Monday, July 05, 2010

And This Is a Bad Thing?

Low interest rates aren't spurring home sales because of stringent lending requirements. I don't see bad news in all that. It means that people are being checked to see whether they have the capacity to repay their obligations and banks are doing the job they should have been doing all along.
An odd scene has been playing out lately in the offices of mortgage brokers and bankers around the country.

Mortgage rates have sunk to levels not seen in more than a half-century — a seductive 4.58 percent for an average 30-year fixed loan. Yet brokers and lenders report not a flood but a trickle of customers.

So what's going on?

Call it a tale of the haves and have-nots.

The haves are those who stand to save money from refinancing and have the financial standing to do so. Since mortgage rates have been low for so long, most of them already have refinanced in the past 18 months. Doing so again wouldn't be worth the cost for most.

The have-nots? Those are the millions of Americans pummeled by the housing collapse. They have little or no home equity or no money for down payments. Or they lack the credit or steady income to get or refinance a mortgage.

The result is that brokers like Ginny Ferguson are filling their days doing something other than handling a stampede of customers buying homes or refinancing.
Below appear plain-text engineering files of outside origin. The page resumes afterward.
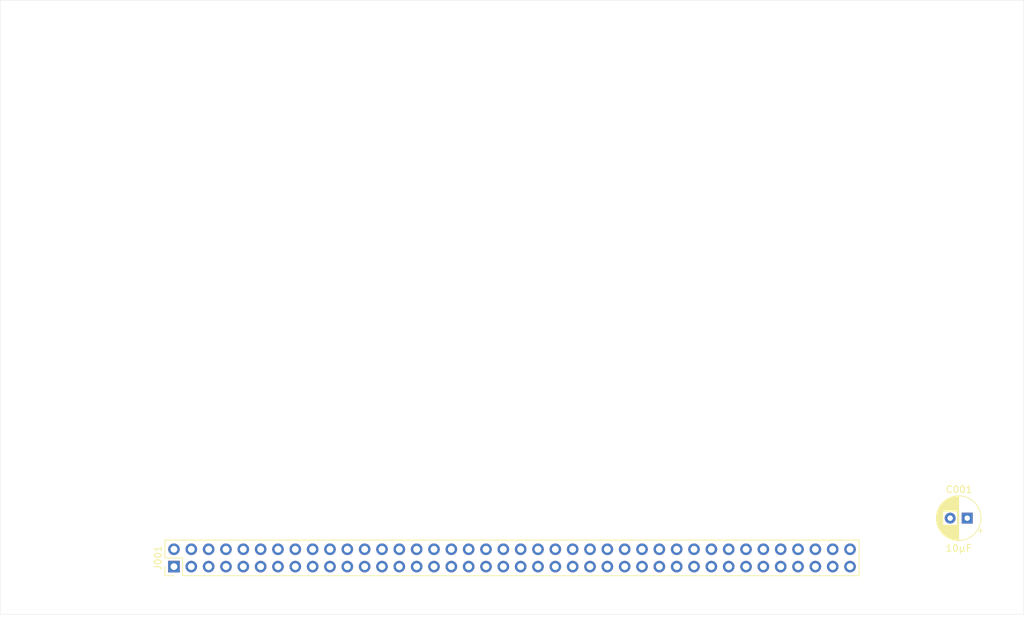
<source format=kicad_pcb>
(kicad_pcb (version 20211014) (generator pcbnew)

  (general
    (thickness 1.6002)
  )

  (paper "USLetter")
  (title_block
    (rev "1")
  )

  (layers
    (0 "F.Cu" signal "Front")
    (31 "B.Cu" signal "Back")
    (34 "B.Paste" user)
    (35 "F.Paste" user)
    (36 "B.SilkS" user "B.Silkscreen")
    (37 "F.SilkS" user "F.Silkscreen")
    (38 "B.Mask" user)
    (39 "F.Mask" user)
    (44 "Edge.Cuts" user)
    (45 "Margin" user)
    (46 "B.CrtYd" user "B.Courtyard")
    (47 "F.CrtYd" user "F.Courtyard")
    (49 "F.Fab" user)
  )

  (setup
    (pad_to_mask_clearance 0)
    (pcbplotparams
      (layerselection 0x00010f0_ffffffff)
      (disableapertmacros false)
      (usegerberextensions false)
      (usegerberattributes false)
      (usegerberadvancedattributes false)
      (creategerberjobfile false)
      (svguseinch false)
      (svgprecision 6)
      (excludeedgelayer true)
      (plotframeref false)
      (viasonmask false)
      (mode 1)
      (useauxorigin false)
      (hpglpennumber 1)
      (hpglpenspeed 20)
      (hpglpendiameter 15.000000)
      (dxfpolygonmode true)
      (dxfimperialunits true)
      (dxfusepcbnewfont true)
      (psnegative false)
      (psa4output false)
      (plotreference true)
      (plotvalue true)
      (plotinvisibletext false)
      (sketchpadsonfab false)
      (subtractmaskfromsilk true)
      (outputformat 1)
      (mirror false)
      (drillshape 0)
      (scaleselection 1)
      (outputdirectory "./gerbers_intrkeybd")
    )
  )

  (net 0 "")
  (net 1 "VCC")
  (net 2 "GND")
  (net 3 "Net-(J001-Pad1)")
  (net 4 "Net-(J001-Pad2)")
  (net 5 "/~{IRQ}")
  (net 6 "/D0")
  (net 7 "/PC0")
  (net 8 "/D1")
  (net 9 "/PC1")
  (net 10 "/D2")
  (net 11 "/PC2")
  (net 12 "/D3")
  (net 13 "/PC3")
  (net 14 "/D4")
  (net 15 "/PC4")
  (net 16 "/D5")
  (net 17 "/PC5")
  (net 18 "/D6")
  (net 19 "/PC6")
  (net 20 "/D7")
  (net 21 "/PC7")
  (net 22 "/A8")
  (net 23 "/IRQ3")
  (net 24 "/A9")
  (net 25 "/~{IRQ1}")
  (net 26 "/A10")
  (net 27 "/~{IRQ2}")
  (net 28 "/A11")
  (net 29 "/~{IRQ4}")
  (net 30 "/A12")
  (net 31 "/~{IRQ5}")
  (net 32 "/A13")
  (net 33 "/IRQ6")
  (net 34 "/A14")
  (net 35 "/~{IRQ7}")
  (net 36 "/A15")
  (net 37 "/TCOUNT2")
  (net 38 "/A0")
  (net 39 "Net-(J001-Pad37)")
  (net 40 "/A1")
  (net 41 "Net-(J001-Pad39)")
  (net 42 "/A2")
  (net 43 "/~{IOR1}")
  (net 44 "/A3")
  (net 45 "/~{IOR2}")
  (net 46 "/A4")
  (net 47 "/~{IOR3}")
  (net 48 "/A5")
  (net 49 "/~{IODEV0}")
  (net 50 "/A6")
  (net 51 "/~{IODEV1}")
  (net 52 "/A7")
  (net 53 "/~{IODEV2}")
  (net 54 "Net-(J001-Pad52)")
  (net 55 "/~{IODEV3}")
  (net 56 "Net-(J001-Pad54)")
  (net 57 "/~{IODEV4}")
  (net 58 "Net-(J001-Pad56)")
  (net 59 "/~{IODEV5}")
  (net 60 "Net-(J001-Pad58)")
  (net 61 "/~{IODEV6}")
  (net 62 "Net-(J001-Pad60)")
  (net 63 "/~{IODEV7}")
  (net 64 "Net-(J001-Pad62)")
  (net 65 "/~{IODEV8}")
  (net 66 "Net-(J001-Pad64)")
  (net 67 "/~{IODEV9}")
  (net 68 "/R~{W}")
  (net 69 "/~{IODEV10}")
  (net 70 "/~{ROMEN}")
  (net 71 "/~{IODEV11}")
  (net 72 "/E")
  (net 73 "/~{IODEV12}")
  (net 74 "/~{RMEM}")
  (net 75 "/~{IODEV13}")
  (net 76 "/~{WMEM}")
  (net 77 "/~{IODEV14}")
  (net 78 "/~{RST}")
  (net 79 "/~{IODEV15}")
  (net 80 "/RST")

  (footprint "MountingHole:MountingHole_3.2mm_M3" (layer "F.Cu") (at 195.1 144.92))

  (footprint "MountingHole:MountingHole_3.2mm_M3" (layer "F.Cu") (at 81.9 144.92))

  (footprint "Capacitor_THT:CP_Radial_D6.3mm_P2.50mm" (layer "F.Cu") (at 205.2 134.32 180))

  (footprint "Connector_PinHeader_2.54mm:PinHeader_2x40_P2.54mm_Vertical" (layer "F.Cu") (at 88.97 141.42 90))

  (gr_line (start 213.5 58.42) (end 63.5 58.42) (layer "Edge.Cuts") (width 0.0381) (tstamp 00000000-0000-0000-0000-000060c5b6b3))
  (gr_line (start 213.5 148.42) (end 213.5 58.42) (layer "Edge.Cuts") (width 0.0381) (tstamp 8ae8c4cf-8cc9-4839-9ca3-fd4d9305d8e7))
  (gr_line (start 63.5 148.42) (end 213.5 148.42) (layer "Edge.Cuts") (width 0.0381) (tstamp c2eff4cf-b43b-4508-858a-99b5aa4d3225))
  (gr_line (start 63.5 58.42) (end 63.5 148.42) (layer "Edge.Cuts") (width 0.0381) (tstamp c59f2a5a-153b-4172-a070-0d474b201548))

)

</source>
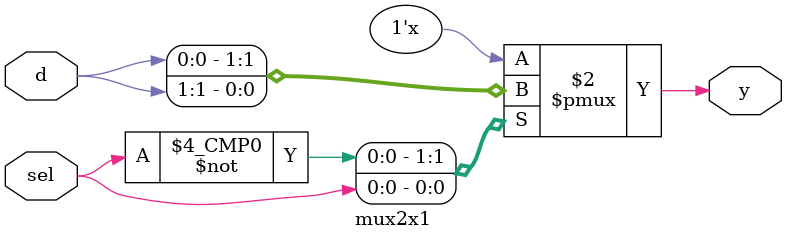
<source format=v>
module mux2x1(
	input sel,
	input [1:0] d,
	output reg y
);

	always @ (*) begin
		case(sel) 
			1'b0: y = d[0];
			1'b1: y = d[1];
		endcase
	end
endmodule

</source>
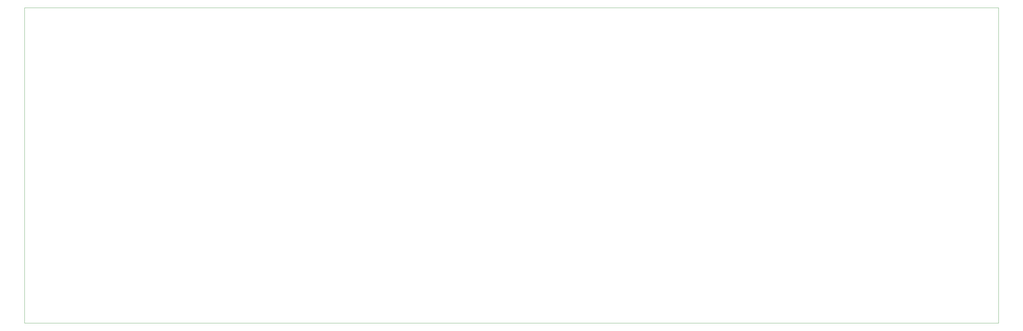
<source format=gbr>
%TF.GenerationSoftware,KiCad,Pcbnew,9.0.6*%
%TF.CreationDate,2025-12-29T18:01:22-05:00*%
%TF.ProjectId,keyboardepi pico,6b657962-6f61-4726-9465-706920706963,rev?*%
%TF.SameCoordinates,Original*%
%TF.FileFunction,Profile,NP*%
%FSLAX46Y46*%
G04 Gerber Fmt 4.6, Leading zero omitted, Abs format (unit mm)*
G04 Created by KiCad (PCBNEW 9.0.6) date 2025-12-29 18:01:22*
%MOMM*%
%LPD*%
G01*
G04 APERTURE LIST*
%TA.AperFunction,Profile*%
%ADD10C,0.050000*%
%TD*%
G04 APERTURE END LIST*
D10*
X2336800Y-8915400D02*
X302107600Y-8915400D01*
X302107600Y-105918000D01*
X2336800Y-105918000D01*
X2336800Y-8915400D01*
M02*

</source>
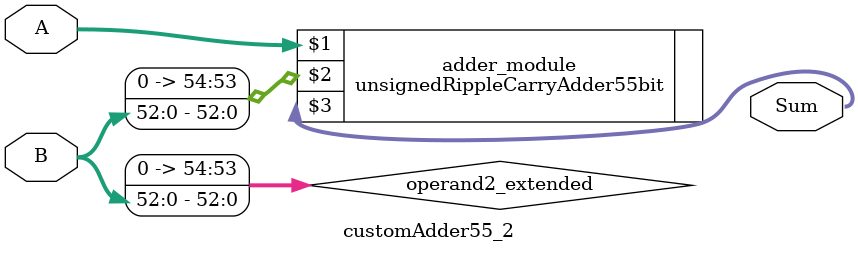
<source format=v>
module customAdder55_2(
                        input [54 : 0] A,
                        input [52 : 0] B,
                        
                        output [55 : 0] Sum
                );

        wire [54 : 0] operand2_extended;
        
        assign operand2_extended =  {2'b0, B};
        
        unsignedRippleCarryAdder55bit adder_module(
            A,
            operand2_extended,
            Sum
        );
        
        endmodule
        
</source>
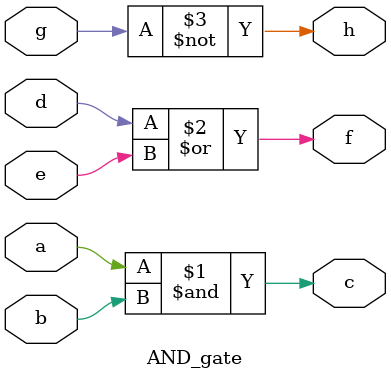
<source format=v>
`timescale 1ns / 1ps


module AND_gate(
    input a,
    input b,
    input d,
    input e,
    output f,
    input g,
    output h,
    output c);
assign c = a & b;
assign f = d | e;
assign h = ~g;
endmodule



</source>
Ferguson, CEO of Heritage Valley Mortgage in Pleasanton Calif., has managed to stay busy: She's archiving files, reviewing marketing plans and calling previous clients and agents to try to drum up business.
It means that home sales aren't recovering to their pre-boom levels, which is continuing to cause consternation among the so-called experts who want to see home sales recover as part of the leading edge of the economic recovery.

The situation also means that people can't afford to refinance because their properties remain underwater and/or can't afford to move even if it is downsizing because their liabilities exceed their assets.

Some of the experts think that the strict lending requirements have gone too far and limited economic growth. The solution to the ongoing real estate market isn't to revert to the very ways that led us down the path to a real estate bubble. The market needs time to recover in an orderly fashion and that just takes time.

The homeowner tax credit accelerated sales among qualified buyers from one fiscal quarter into another. It didn't create additional demand and additional sales. Allowing homeowners who were already in the process to obtain the credit even after the June 30 deadline isn't going to spur additional sales - it's merely going to spread money around among those who are already spending it.